● EXERCISE REQUIREMENTS
Listed below are entries; give the number of lines among them that include "author", and only that number.

● TASK DATA
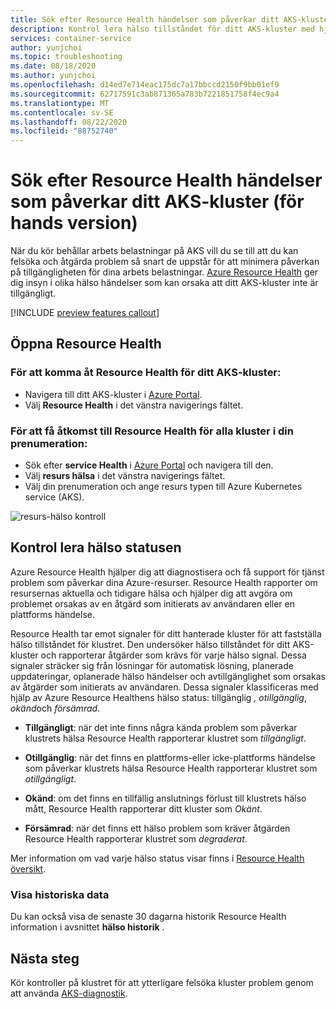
 ```yaml
---
title: Sök efter Resource Health händelser som påverkar ditt AKS-kluster (för hands version)
description: Kontrol lera hälso tillståndet för ditt AKS-kluster med hjälp av Azure Resource Health.
services: container-service
author: yunjchoi
ms.topic: troubleshooting
ms.date: 08/18/2020
ms.author: yunjchoi
ms.openlocfilehash: d14ed7e714eac175dc7a17bbccd2150f9bb01ef9
ms.sourcegitcommit: 62717591c3ab871365a783b7221851758f4ec9a4
ms.translationtype: MT
ms.contentlocale: sv-SE
ms.lasthandoff: 08/22/2020
ms.locfileid: "88752740"
---
```

# <a name="check-for-resource-health-events-impacting-your-aks-cluster-preview"></a>Sök efter Resource Health händelser som påverkar ditt AKS-kluster (för hands version)


När du kör behållar arbets belastningar på AKS vill du se till att du kan felsöka och åtgärda problem så snart de uppstår för att minimera påverkan på tillgängligheten för dina arbets belastningar. [Azure Resource Health](https://docs.microsoft.com/azure/service-health/resource-health-overview) ger dig insyn i olika hälso händelser som kan orsaka att ditt AKS-kluster inte är tillgängligt.

[!INCLUDE [preview features callout](./includes/preview/preview-callout.md)]

## <a name="open-resource-health"></a>Öppna Resource Health

### <a name="to-access-resource-health-for-your-aks-cluster"></a>För att komma åt Resource Health för ditt AKS-kluster:

- Navigera till ditt AKS-kluster i [Azure Portal](https://portal.azure.com).
- Välj **Resource Health** i det vänstra navigerings fältet.

### <a name="to-access-resource-health-for-all-clusters-on-your-subscription"></a>För att få åtkomst till Resource Health för alla kluster i din prenumeration:

- Sök efter **service Health** i [Azure Portal](https://portal.azure.com) och navigera till den.
- Välj **resurs hälsa** i det vänstra navigerings fältet.
- Välj din prenumeration och ange resurs typen till Azure Kubernetes service (AKS).

![resurs-hälso kontroll](./media/aks-resource-health/resource-health-check.png)

## <a name="check-the-health-status"></a>Kontrol lera hälso statusen

Azure Resource Health hjälper dig att diagnostisera och få support för tjänst problem som påverkar dina Azure-resurser. Resource Health rapporter om resursernas aktuella och tidigare hälsa och hjälper dig att avgöra om problemet orsakas av en åtgärd som initierats av användaren eller en plattforms händelse.

Resource Health tar emot signaler för ditt hanterade kluster för att fastställa hälso tillståndet för klustret. Den undersöker hälso tillståndet för ditt AKS-kluster och rapporterar åtgärder som krävs för varje hälso signal. Dessa signaler sträcker sig från lösningar för automatisk lösning, planerade uppdateringar, oplanerade hälso händelser och avtillgänglighet som orsakas av åtgärder som initierats av användaren. Dessa signaler klassificeras med hjälp av Azure Resource Healthens hälso status: tillgänglig *,* *otillgänglig*, *okänd*och *försämrad*.

- **Tillgängligt**: när det inte finns några kända problem som påverkar klustrets hälsa Resource Health rapporterar klustret som *tillgängligt*.

- **Otillgänglig**: när det finns en plattforms-eller icke-plattforms händelse som påverkar klustrets hälsa Resource Health rapporterar klustret som *otillgängligt*.

- **Okänd**: om det finns en tillfällig anslutnings förlust till klustrets hälso mått, Resource Health rapporterar ditt kluster som *Okänt*.

- **Försämrad**: när det finns ett hälso problem som kräver åtgärden Resource Health rapporterar klustret som *degraderat*.

Mer information om vad varje hälso status visar finns i [Resource Health översikt](https://docs.microsoft.com/azure/service-health/resource-health-overview#health-status).

### <a name="view-historical-data"></a>Visa historiska data

Du kan också visa de senaste 30 dagarna historik Resource Health information i avsnittet **hälso historik** .

## <a name="next-steps"></a>Nästa steg

Kör kontroller på klustret för att ytterligare felsöka kluster problem genom att använda [AKS-diagnostik](https://docs.microsoft.com/azure/aks/concepts-diagnostics).
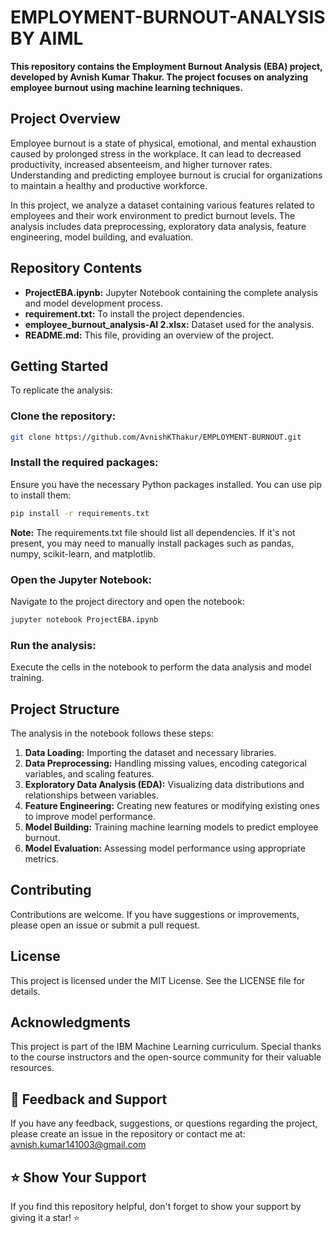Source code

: # EMPLOYMENT-BURNOUT-ANALYSIS BY AIML

**This repository contains the Employment Burnout Analysis (EBA) project, developed by Avnish Kumar Thakur. The project focuses on analyzing employee burnout using machine learning techniques.**

## **Project Overview**
Employee burnout is a state of physical, emotional, and mental exhaustion caused by prolonged stress in the workplace. It can lead to decreased productivity, increased absenteeism, and higher turnover rates. Understanding and predicting employee burnout is crucial for organizations to maintain a healthy and productive workforce.

In this project, we analyze a dataset containing various features related to employees and their work environment to predict burnout levels. The analysis includes data preprocessing, exploratory data analysis, feature engineering, model building, and evaluation.

## **Repository Contents**  
- **ProjectEBA.ipynb:** Jupyter Notebook containing the complete analysis and model development process.
- **requirement.txt:** To install the project dependencies.
- **employee_burnout_analysis-AI 2.xlsx:** Dataset used for the analysis.
- **README.md:** This file, providing an overview of the project.

## **Getting Started**  
To replicate the analysis:

### Clone the repository:
```bash
git clone https://github.com/AvnishKThakur/EMPLOYMENT-BURNOUT.git
```

### Install the required packages:
Ensure you have the necessary Python packages installed. You can use pip to install them:
```bash
pip install -r requirements.txt
```
**Note:** The requirements.txt file should list all dependencies. If it's not present, you may need to manually install packages such as pandas, numpy, scikit-learn, and matplotlib.

### Open the Jupyter Notebook:
Navigate to the project directory and open the notebook:
```bash
jupyter notebook ProjectEBA.ipynb
```

### Run the analysis:
Execute the cells in the notebook to perform the data analysis and model training.

## **Project Structure**
The analysis in the notebook follows these steps:

1. **Data Loading:** Importing the dataset and necessary libraries.
2. **Data Preprocessing:** Handling missing values, encoding categorical variables, and scaling features.
3. **Exploratory Data Analysis (EDA):** Visualizing data distributions and relationships between variables.
4. **Feature Engineering:** Creating new features or modifying existing ones to improve model performance.
5. **Model Building:** Training machine learning models to predict employee burnout.
6. **Model Evaluation:** Assessing model performance using appropriate metrics.

## **Contributing**
Contributions are welcome. If you have suggestions or improvements, please open an issue or submit a pull request.

## **License**
This project is licensed under the MIT License. See the LICENSE file for details.

## **Acknowledgments**
This project is part of the IBM Machine Learning curriculum. Special thanks to the course instructors and the open-source community for their valuable resources.

## **📝 Feedback and Support**  
If you have any feedback, suggestions, or questions regarding the project, please create an issue in the repository or contact me at:  
[avnish.kumar141003@gmail.com](mailto:avnish.kumar141003@gmail.com)

## **⭐ Show Your Support**  
If you find this repository helpful, don't forget to show your support by giving it a star! ⭐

● TASK RESULT
2